Ballistic Josephson junctions in edge-contacted graphene

Abstract: Hybrid graphene-superconductor devices have attracted much attention since the early days of graphene research. So far, these studies have been limited to the case of diffusive transport through graphene with poorly defined and modest quality graphene-superconductor interfaces, usually combined with small critical magnetic fields of the superconducting electrodes. Here we report graphene based Josephson junctions with one-dimensional edge contacts of Molybdenum Rhenium. The contacts exhibit a well defined, transparent interface to the graphene, have a critical magnetic field of 8 Tesla at 4 Kelvin and the graphene has a high quality due to its encapsulation in hexagonal boron nitride. This allows us to study and exploit graphene Josephson junctions in a new regime, characterized by ballistic transport. We find that the critical current oscillates with the carrier density due to phase coherent interference of the electrons and holes that carry the supercurrent caused by the formation of a Fabry-P\'{e}rot cavity. Furthermore, relatively large supercurrents are observed over unprecedented long distances of up to 1.5 $\mu$m. Finally, in the quantum Hall regime we observe broken symmetry states while the contacts remain superconducting. These achievements open up new avenues to exploit the Dirac nature of graphene in interaction with the superconducting state.

• The paper demonstrates that optimized hBN encapsulated graphene with MoRe edge contacts supports robust ballistic Josephson junction behavior over lengths up to 1.5 µm.
• The paper reports clear Fabry-Pérot oscillations in the critical current as a function of gate voltage, confirming phase-coherent electron transport.
• The paper identifies non-conventional magnetic interference patterns that exceed one flux quantum, suggesting novel quantum interactions in 2D superconducting devices.

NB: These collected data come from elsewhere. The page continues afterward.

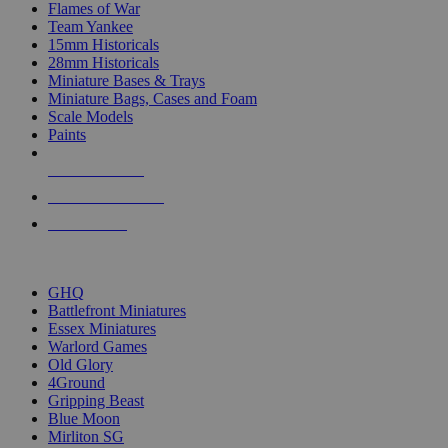
Flames of War
Team Yankee
15mm Historicals
28mm Historicals
Miniature Bases & Trays
Miniature Bags, Cases and Foam
Scale Models
Paints
NEW RELEASES
RECENT ARRIVALS
PRE-ORDERS
TOP HISTORICAL MINI PUBLISHERS
GHQ
Battlefront Miniatures
Essex Miniatures
Warlord Games
Old Glory
4Ground
Gripping Beast
Blue Moon
Mirliton SG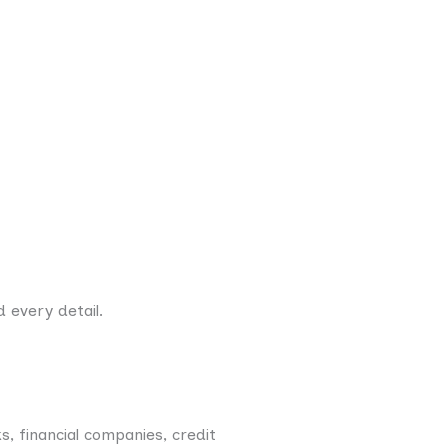
 every detail.
, financial companies, credit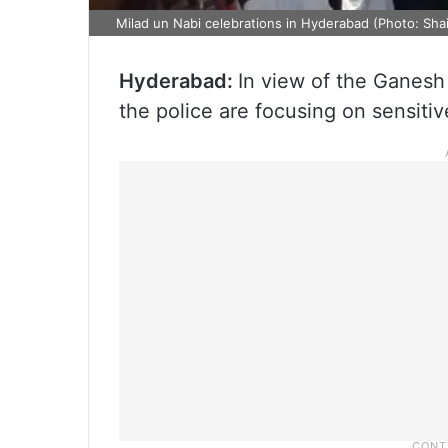
Milad un Nabi celebrations in Hyderabad (Photo: Sh
Hyderabad:
In view of the Ganesh
the police are focusing on sensitiv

Insights into Ballistic Josephson Junctions in Edge-Contacted Graphene

This paper presents a detailed examination of graphene-based Josephson junctions (JJs) with edge contacts utilizing Molybdenum Rhenium (MoRe), encapsulated in hexagonal boron nitride (hBN). The research exploits the transparent and well-defined nature of the graphene-superconductor interfaces alongside the superior electronic quality of graphene, aiming to elucidate phenomena associated with ballistic transport in such systems.

The study notably departs from the conventional diffusive transport paradigm observed in prior graphene-superconductor hybrids, instead ushering in an exploration of ballistic transport scenarios within two-dimensional (2D) structures. By implementing one-dimensional edge contacts, the researchers mitigate issues with interface definition and transparency, which have historically plagued top-contact methodologies, facilitating more reliable Andreev reflections at the superconducting interface.

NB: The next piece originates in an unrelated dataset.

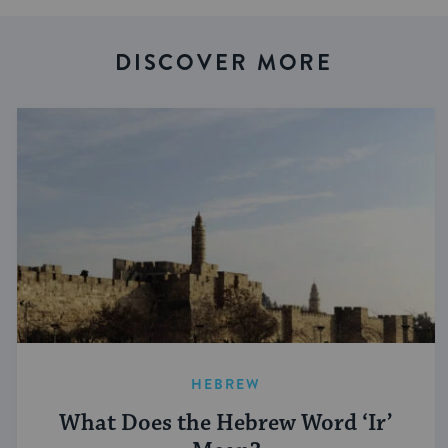
DISCOVER MORE
HEBREW
What Does the Hebrew Word ‘Ir’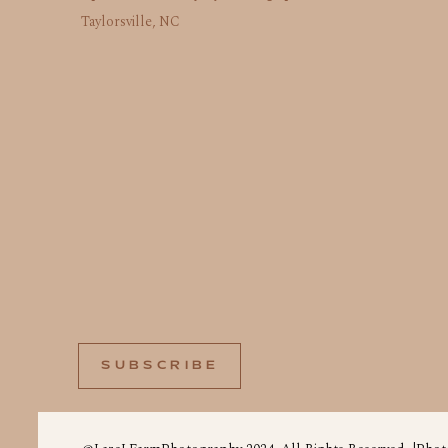
Taylorsville, NC
SUBSCRIBE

Key Findings and Methodologies:

• High-Quality Graphene Devices: The encapsulation strategy in hBN allows the research team to achieve exceptionally high-quality graphene, further bolstered by the MoRe contacts which exhibit a critical magnetic field of around 8 T at 4 K. Surprisingly large supercurrents are supported over lengths extending to 1.5 µm, marking a stark enhancement in transport distance compared to prior studies.
• Ballistic Transport Evidence: The research reports clear oscillations in critical current as a function of gate voltage, reminiscent of Fabry-Pérot interference patterns. This behavior underscores the presence of phase-coherent, ballistic electron transport across the junction. Simulation results complement the experimental data, confirming the occurrence of such interference.
• Critical Current Modulation: The paper describes how the critical current modulation corroborates with the normal state conductance oscillations, reinforcing the assertion of coherent ballistic conduction. The phase difference across the junction is methodically mapped with the applied magnetic field, attributing specific resonant behavior to Fabry-Pérot cavity formation.
• New Magnetic Interference Patterns: A deviation from the standard Fraunhofer diffraction pattern, usually observed in JJs, is reported. The magnetic interference pattern periodicity exceeds one flux quantum, suggesting non-conventional quantum mechanical interactions attributable to the equal dimension JJ geometry and ballistic nature of transport.

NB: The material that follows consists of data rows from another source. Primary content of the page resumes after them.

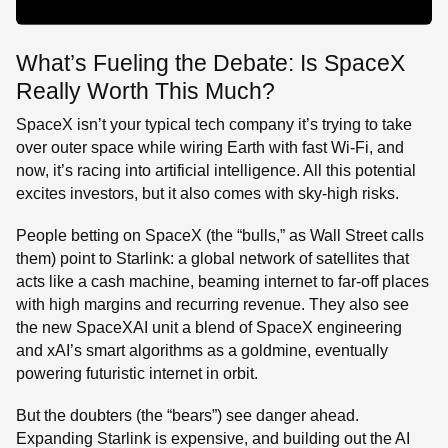
What’s Fueling the Debate: Is SpaceX
Really Worth This Much?
SpaceX isn’t your typical tech company it’s trying to take
over outer space while wiring Earth with fast Wi-Fi, and
now, it’s racing into artificial intelligence. All this potential
excites investors, but it also comes with sky-high risks.
People betting on SpaceX (the “bulls,” as Wall Street calls
them) point to Starlink: a global network of satellites that
acts like a cash machine, beaming internet to far-off places
with high margins and recurring revenue. They also see
the new SpaceXAI unit a blend of SpaceX engineering
and xAI’s smart algorithms as a goldmine, eventually
powering futuristic internet in orbit.
But the doubters (the “bears”) see danger ahead.
Expanding Starlink is expensive, and building out the AI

Implications and Future Directions

The advancements articulated in this study pave the way for deeper investigations into the quantum mechanical behaviors emerging from graphene-superconductor interfaces. The ability to maintain superconductivity in graphene devices over extended distances while retaining ballistic properties invites potential applications in quantum computing and low-dimensional quantum electronics. Moreover, this setup could function as a platform to explore speculative phenomena such as specular Andreev reflection and its implications for quantum Hall measurements.

Furthermore, the distinct transport properties observed could inform improvements in the design of JJ-based qubits and other quantum circuit elements, where edge contact designs could offer superior coherence and integration. As experimental techniques and materials processing continue to advance, the elucidation of novel quantum phases in graphene devices becomes more plausible, potentially expanding the functional landscape of nanoscale technologies. Future work may extend this framework to bilayer graphene systems or other two-dimensional materials, further testing the limits of phase coherence and ballistic transport in increasingly complex quantum systems.